W3C home > Mailing lists > Public > public-lod@w3.org > May 2013

Re: Final CFP: In-Use Track ISWC 2013

From: Alexander Garcia Castro <alexgarciac@gmail.com>
Date: Thu, 2 May 2013 19:56:40 +0200
Message-ID: <CALAe=O+6kGHC3C8X87TCHHYKev0tFxmD_MFjB9SEJGLEWi55BQ@mail.gmail.com>
To: Sarven Capadisli <info@csarven.ca>
Cc: Linking Open Data <public-lod@w3.org>
>From some emails in this discussion the one thing that strikes me the
most is just that it seems that now the PDF has all of the sudden
became the format of choice for the realization of linked science. I
am right now struggling with a task as simple as getting citation data
from PDFs. I dont want to say that the PDF is all bad but... come on,
it had a place in the time when desktop was king. now we need to make
effective use of content, the reality is simply that content is locked
up in PDFs. Of course, many people will jump with examples of tools
that allow us to get usable content from the PDF. Well... we have
tried a lot of them, very little usable outcomes from the available
tools. a lot of work is required. UTOPIA, great I quite like it -nice
user experience, useful for every case? not sure, in any case I have
to say I quite like it although is just, IMHO, extends our dependency
on the PDF. I hope the paradigm behind UTOPIA gains traction, but I
definitely hope not to depend on PDF readers just because  I hope that
in the future publishers make my life easier just by releasing the XML
for scientific publications, I am NOT asking for PDF to be eliminated,
I am just asking for usable content with NO extra effort.

On Thu, May 2, 2013 at 7:38 PM, Sarven Capadisli <info@csarven.ca> wrote:
> On 05/02/2013 06:55 PM, Norman Gray wrote:
>> I'm now thoroughly confused by this conversation.
> Allow me to summarize: "Linked Science is brought to you by PDF" [1]
>> Talking about LaTeX...
>> On 2013 May 2, at 17:02, phillip.lord@newcastle.ac.uk (Phillip Lord)
>> wrote:
>>> Sebastian Hellmann <hellmann@informatik.uni-leipzig.de> writes:
>>>> Plus it is widely used and quite good for PDF typesetting.
>>> And sucks on the web, which is a shame. If I could get good HTML
>>> out of it, I would be a happy man.

**Dataset extract:**
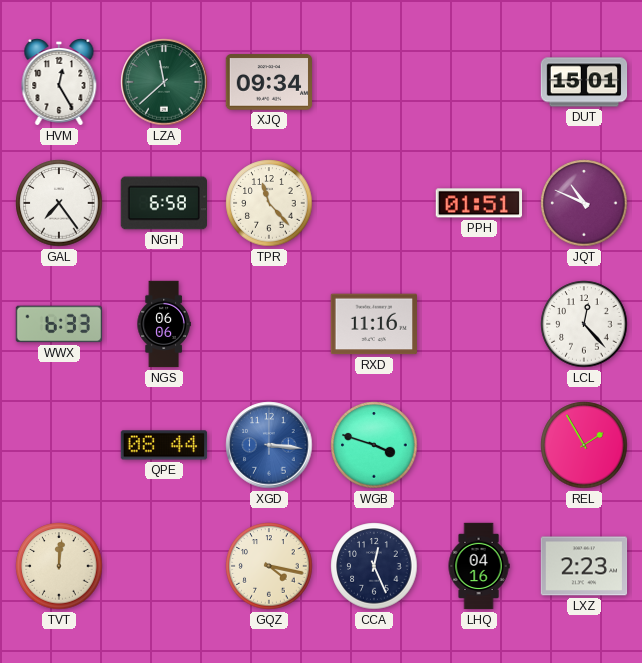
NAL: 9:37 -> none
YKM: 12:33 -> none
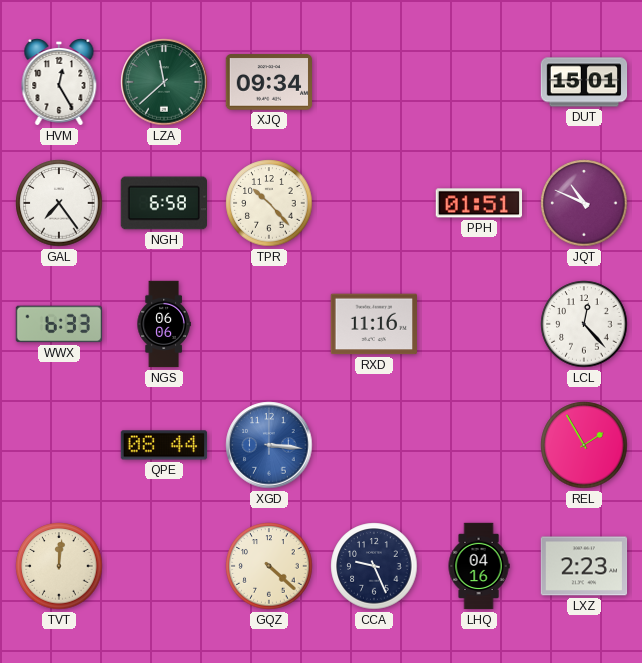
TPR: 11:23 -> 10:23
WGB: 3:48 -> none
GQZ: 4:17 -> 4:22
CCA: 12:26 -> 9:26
...
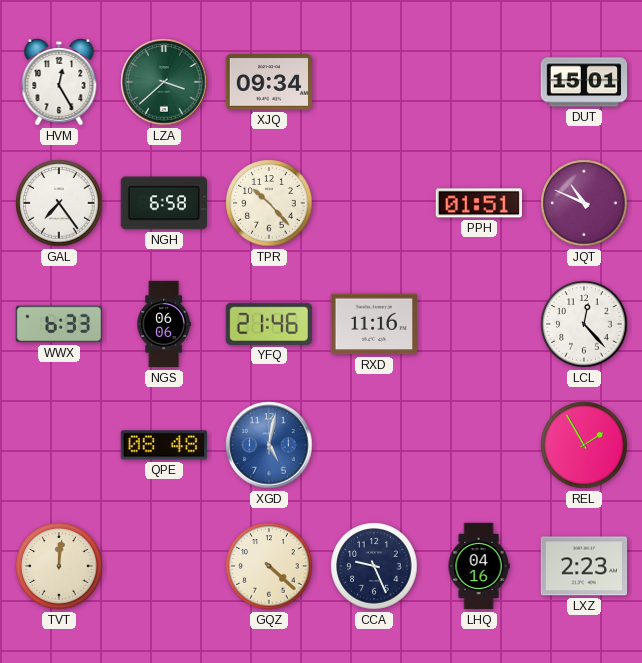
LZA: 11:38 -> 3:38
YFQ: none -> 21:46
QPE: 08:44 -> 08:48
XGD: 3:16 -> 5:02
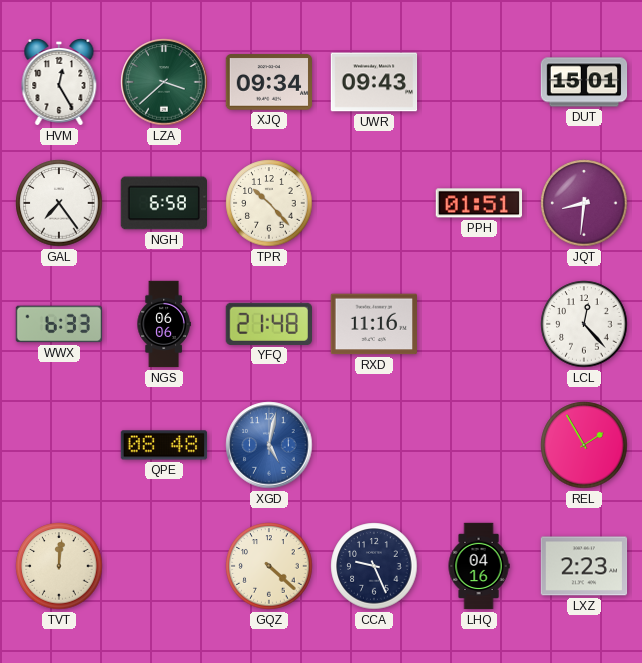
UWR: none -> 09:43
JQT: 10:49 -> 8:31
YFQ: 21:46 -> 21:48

**Problems to work on:**
a. In the PDF email, what task does the writer say is currently a struggle?
b. Using the PDF email, explain why the writer hopes not to depend on PDF readers.
c. Please reproduce the PDF email between "On Thu, May" and "a happy man.", inclusive.
The records are irrelevant to what is asked here.

**Answers to each task:**
a. Getting citation data from PDFs.

b. The writer hopes that publishers will make things easier by releasing the XML for scientific publications. The writer is not asking for PDF to be eliminated, only for usable content with no extra effort.

c.
On Thu, May 2, 2013 at 7:38 PM, Sarven Capadisli <info@csarven.ca> wrote:
> On 05/02/2013 06:55 PM, Norman Gray wrote:
>> I'm now thoroughly confused by this conversation.
> Allow me to summarize: "Linked Science is brought to you by PDF" [1]
>> Talking about LaTeX...
>> On 2013 May 2, at 17:02, phillip.lord@newcastle.ac.uk (Phillip Lord)
>> wrote:
>>> Sebastian Hellmann <hellmann@informatik.uni-leipzig.de> writes:
>>>> Plus it is widely used and quite good for PDF typesetting.
>>> And sucks on the web, which is a shame. If I could get good HTML
>>> out of it, I would be a happy man.